As shown in Table 17-10, Clinical and Laboratory Standards Institute (CLSI) document M45 provides some guidelines for testing of Corynebacterium spp. Chapter 12 should be reviewed for strategies that can be used to provide susceptibility information and data when warranted. It is important to note that some strains of Corynebacterium spp. may require 48 hours of incubation for growth. If growth is insufficient or if the isolate appears susceptible to β-lactams at 24 hours, the medium should be incubated for a total of 48 hours before the result is reported.

Prevention

The only effective control of diphtheria is through immunization with a multidose diphtheria toxoid prepared by inactivation of the toxin with formaldehyde. Immunization is usually initiated in infancy as part of a triple antigen vaccine (DTaP— previously referred to as DPT) containing diphtheria toxoid, pertussis, and tetanus toxoid. Boosters are recommended every 10 years to maintain active protection and are given as part of a double-antigen vaccine with tetanus toxoid.

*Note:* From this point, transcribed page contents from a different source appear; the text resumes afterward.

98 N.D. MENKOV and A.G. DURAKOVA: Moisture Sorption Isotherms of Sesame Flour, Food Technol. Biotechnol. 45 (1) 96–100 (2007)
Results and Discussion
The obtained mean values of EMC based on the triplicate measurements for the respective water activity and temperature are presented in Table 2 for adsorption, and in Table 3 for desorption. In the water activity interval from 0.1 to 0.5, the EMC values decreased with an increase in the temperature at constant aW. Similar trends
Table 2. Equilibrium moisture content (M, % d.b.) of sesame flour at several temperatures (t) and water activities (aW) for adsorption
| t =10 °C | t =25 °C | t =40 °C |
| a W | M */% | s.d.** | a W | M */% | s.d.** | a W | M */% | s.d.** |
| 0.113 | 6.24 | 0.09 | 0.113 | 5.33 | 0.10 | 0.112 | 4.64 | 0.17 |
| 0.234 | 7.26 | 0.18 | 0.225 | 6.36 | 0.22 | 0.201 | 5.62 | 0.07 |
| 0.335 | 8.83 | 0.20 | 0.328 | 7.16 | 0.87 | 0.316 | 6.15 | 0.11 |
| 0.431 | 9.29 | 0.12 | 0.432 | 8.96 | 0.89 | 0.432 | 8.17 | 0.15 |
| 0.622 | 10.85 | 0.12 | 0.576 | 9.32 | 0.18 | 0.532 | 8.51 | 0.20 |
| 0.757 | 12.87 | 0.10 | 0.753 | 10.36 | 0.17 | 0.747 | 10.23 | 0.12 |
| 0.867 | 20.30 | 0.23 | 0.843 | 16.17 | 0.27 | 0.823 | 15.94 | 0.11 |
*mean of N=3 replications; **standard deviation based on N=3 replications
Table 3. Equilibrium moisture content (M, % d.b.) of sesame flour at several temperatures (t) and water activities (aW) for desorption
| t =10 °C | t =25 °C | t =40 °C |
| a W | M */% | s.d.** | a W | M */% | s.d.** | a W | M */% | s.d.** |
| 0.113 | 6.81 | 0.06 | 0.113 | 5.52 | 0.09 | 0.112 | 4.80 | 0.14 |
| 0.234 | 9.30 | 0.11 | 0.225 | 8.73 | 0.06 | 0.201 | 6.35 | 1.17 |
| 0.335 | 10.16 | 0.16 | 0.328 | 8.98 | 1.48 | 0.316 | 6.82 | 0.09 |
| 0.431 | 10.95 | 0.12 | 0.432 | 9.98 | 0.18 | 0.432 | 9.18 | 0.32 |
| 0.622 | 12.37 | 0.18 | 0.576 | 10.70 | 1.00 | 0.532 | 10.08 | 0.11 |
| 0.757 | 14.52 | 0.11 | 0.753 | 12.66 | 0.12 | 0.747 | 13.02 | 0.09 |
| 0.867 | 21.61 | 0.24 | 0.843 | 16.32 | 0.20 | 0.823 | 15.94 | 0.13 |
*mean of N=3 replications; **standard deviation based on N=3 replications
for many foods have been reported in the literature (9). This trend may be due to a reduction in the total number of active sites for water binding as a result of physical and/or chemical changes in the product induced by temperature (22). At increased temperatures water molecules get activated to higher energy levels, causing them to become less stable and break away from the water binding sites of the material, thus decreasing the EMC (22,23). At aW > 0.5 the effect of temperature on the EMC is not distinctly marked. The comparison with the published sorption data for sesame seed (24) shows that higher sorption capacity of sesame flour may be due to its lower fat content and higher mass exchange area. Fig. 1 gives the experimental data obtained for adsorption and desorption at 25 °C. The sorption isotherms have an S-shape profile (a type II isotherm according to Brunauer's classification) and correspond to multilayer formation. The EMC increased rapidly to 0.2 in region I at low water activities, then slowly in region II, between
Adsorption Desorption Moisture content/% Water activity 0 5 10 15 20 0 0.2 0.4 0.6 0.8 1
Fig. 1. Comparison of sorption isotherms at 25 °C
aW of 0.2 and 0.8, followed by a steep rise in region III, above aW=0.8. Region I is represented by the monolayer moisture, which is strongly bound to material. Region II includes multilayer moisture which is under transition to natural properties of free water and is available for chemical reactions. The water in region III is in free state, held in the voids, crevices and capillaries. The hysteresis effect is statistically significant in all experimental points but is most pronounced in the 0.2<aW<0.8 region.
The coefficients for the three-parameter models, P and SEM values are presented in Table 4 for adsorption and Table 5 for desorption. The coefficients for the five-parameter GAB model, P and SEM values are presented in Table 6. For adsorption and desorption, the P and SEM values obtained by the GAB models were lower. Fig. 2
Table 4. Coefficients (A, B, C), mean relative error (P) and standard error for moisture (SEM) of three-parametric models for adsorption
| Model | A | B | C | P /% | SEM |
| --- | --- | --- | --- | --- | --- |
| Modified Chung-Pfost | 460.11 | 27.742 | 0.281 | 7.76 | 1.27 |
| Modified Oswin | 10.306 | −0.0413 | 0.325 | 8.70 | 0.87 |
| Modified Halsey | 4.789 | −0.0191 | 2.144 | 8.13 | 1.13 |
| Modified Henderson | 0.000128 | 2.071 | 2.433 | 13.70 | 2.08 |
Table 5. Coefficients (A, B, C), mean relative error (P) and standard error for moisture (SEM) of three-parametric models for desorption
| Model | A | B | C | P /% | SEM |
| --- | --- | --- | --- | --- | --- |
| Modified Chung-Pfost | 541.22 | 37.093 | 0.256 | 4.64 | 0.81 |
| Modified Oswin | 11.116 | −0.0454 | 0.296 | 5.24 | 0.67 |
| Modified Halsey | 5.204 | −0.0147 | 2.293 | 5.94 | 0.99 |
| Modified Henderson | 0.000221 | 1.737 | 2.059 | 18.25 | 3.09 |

A single dose of intramuscular penicillin or a 7- to 10-day course of oral erythromycin is recommended for all individuals exposed to diphtheria, regardless of their immunization status. Follow-up throat cultures from individuals taking prophylaxis should be obtained at least 2 weeks after therapy. If the patient still harbors C. diphtheriae, an additional 10-day course of oral erythromycin should be given. Previously immunized contacts should receive a booster dose of diphtheria toxoid; nonimmunized contacts should begin the primary series of immunizations.

The general population should always properly wash raw vegetables and thoroughly cook vegetables and meat to prevent listerosis. Patients who are immunocompromised and pregnant women should avoid eating soft cheeses (e.g., Mexican-style cheese, feta, brie, Camembert, and blue-veined cheese) to prevent food-borne listeriosis. Additionally, leftover or ready-to-eat foods such as hot dogs or cold cuts should be thoroughly heated before consumption and stored for only a short period before disposal, because L. monocytogenes is able to replicate during refrigeration at 4°C.